The key for me here is to never buy or use any of Amazon’s hardware (which is undoubtedly loaded with spy- and adware) or its cloud storage services. It’s bad enough they have my email and credit card.
That said, Amazon is not immune to being flung like a poisonous snake. I like public libraries a lot, and reading more French would be good for me.
Apple is only last because at the end of the day I have to have a computer, and, as Mac users know, they have a history of being better machines than PC offerings. The software created for Macs is often quite usable and sharp. I have an iPhone too. Between the rest of my family, we have 7 pieces of Apple hardware in the house, mostly phones and iPads. There are no Apple watches in our house and never will be out of my wallet.
But, for me, Apple’s time may be coming to an end, or at least it won’t be my only option. I’ve always wanted to switch to a Linux system, but I never wanted the hassle it usually involved, tinkering around in an old desktop, or having to use a Lenovo or Dell chassis for a Linux laptop, which, compared to the sleek and usable MBP was unacceptable.
Times have changed. Independent builders of Linux laptop hardware are producing some sleek machines, chip-by-chip and line-by-line, for open source and privacy. Without a doubt, my next laptop will be Purism’s Liberum 13". I’ll use it in tandem with my aging MBP for a while as I get used to the Linux world and build up my substitute suite of open source software. But when the old MBP dies, it may be all Linux from that point on. We’ll see.
Phones, I don’t know. I watch the market a little, but I’m not seeing any real competition with iPhones yet. I was disappointed when Mozilla dropped their smart phone initiative, so we’ll just have to see.
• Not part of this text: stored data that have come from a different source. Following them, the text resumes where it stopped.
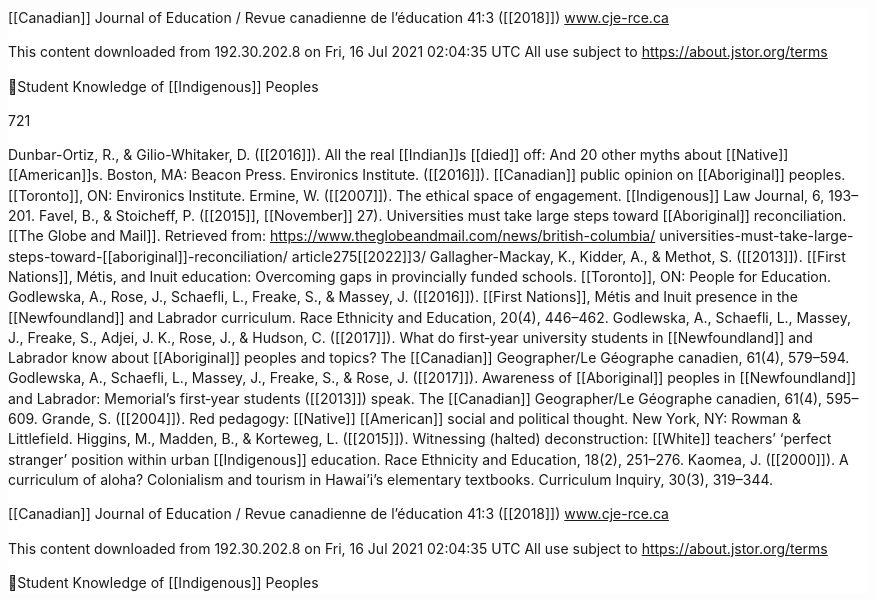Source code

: [[Canadian]] Journal of Education / Revue canadienne de l’éducation 41:3 ([[2018]])
www.cje-rce.ca

This content downloaded from
192.30.202.8 on Fri, 16 Jul 2021 02:04:35 UTC
All use subject to https://about.jstor.org/terms

Student Knowledge of [[Indigenous]] Peoples

721

Dunbar-Ortiz, R., & Gilio-Whitaker, D. ([[2016]]). All the real [[Indian]]s [[died]] off: And 20 other
myths about [[Native]] [[American]]s. Boston, MA: Beacon Press.
Environics Institute. ([[2016]]). [[Canadian]] public opinion on [[Aboriginal]] peoples. [[Toronto]], ON:
Environics Institute.
Ermine, W. ([[2007]]). The ethical space of engagement. [[Indigenous]] Law Journal, 6, 193–201.
Favel, B., & Stoicheff, P. ([[2015]], [[November]] 27). Universities must take large
steps toward [[Aboriginal]] reconciliation. [[The Globe and Mail]]. Retrieved
from: https://www.theglobeandmail.com/news/british-columbia/
universities-must-take-large-steps-toward-[[aboriginal]]-reconciliation/
article275[[2022]]3/
Gallagher-Mackay, K., Kidder, A., & Methot, S. ([[2013]]). [[First Nations]], Métis, and Inuit
education: Overcoming gaps in provincially funded schools. [[Toronto]], ON: People
for Education.
Godlewska, A., Rose, J., Schaefli, L., Freake, S., & Massey, J. ([[2016]]). [[First Nations]], Métis
and Inuit presence in the [[Newfoundland]] and Labrador curriculum. Race Ethnicity
and Education, 20(4), 446–462.
Godlewska, A., Schaefli, L., Massey, J., Freake, S., Adjei, J. K., Rose, J., & Hudson, C.
([[2017]]). What do first‐year university students in [[Newfoundland]] and Labrador know
about [[Aboriginal]] peoples and topics? The [[Canadian]] Geographer/Le Géographe
canadien, 61(4), 579–594.
Godlewska, A., Schaefli, L., Massey, J., Freake, S., & Rose, J. ([[2017]]). Awareness of
[[Aboriginal]] peoples in [[Newfoundland]] and Labrador: Memorial’s first‐year students
([[2013]]) speak. The [[Canadian]] Geographer/Le Géographe canadien, 61(4), 595–609.
Grande, S. ([[2004]]). Red pedagogy: [[Native]] [[American]] social and political thought. New York,
NY: Rowman & Littlefield.
Higgins, M., Madden, B., & Korteweg, L. ([[2015]]). Witnessing (halted) deconstruction:
[[White]] teachers’ ‘perfect stranger’ position within urban [[Indigenous]] education. Race
Ethnicity and Education, 18(2), 251–276.
Kaomea, J. ([[2000]]). A curriculum of aloha? Colonialism and tourism in Hawai’i’s
elementary textbooks. Curriculum Inquiry, 30(3), 319–344.

[[Canadian]] Journal of Education / Revue canadienne de l’éducation 41:3 ([[2018]])
www.cje-rce.ca

This content downloaded from
192.30.202.8 on Fri, 16 Jul 2021 02:04:35 UTC
All use subject to https://about.jstor.org/terms

Student Knowledge of [[Indigenous]] Peoples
I certainly won’t be buying anything Android or Windows, because, you know, that’s 2 and 3 above.
All of this says nothing of the other many cloud platforms and services we also probably have accounts with: Twitter, eBay, PayPal, and on and on and on.
Twitter serves a purposes now for main stream media, politics, celebrity egos, and indefatigable content marketers. If Twitter keeps that lot corraled into one place so they don’t pollute somewhere else, then bravo Twitter. But Twitter is not the place it used to be when I joined in 2009. I’m pretty sure I will try and treat Twitter like I did Facebook and give myself a deadline to get off it. At least my personal account. Or I might do what I’ve seen a few people do already, wipe their tweet history and leave the account idle, or set up an annoying bot that promotes the Green Party, or whatever.
And what about the class clown, Yahoo!? I have a Yahoo account only because I have a few silly Flickr photos I need to move. But that’s all going bye-bye soon. Deleeto! As well as any other of those accounts with big-ish Silicon Valley orgs.
Point is, besides the visible US giants, there are lots of ways we can and should be auditing our online tech, accounts, and content. Most of us are very, very bad about that, and the money-grubbing exploiters are happy we are. That anyone would be good, outside of not using technology at all, is a rare thing. It’s time we all turn that around. It’s time we start writing about how we can do it; help others see the way.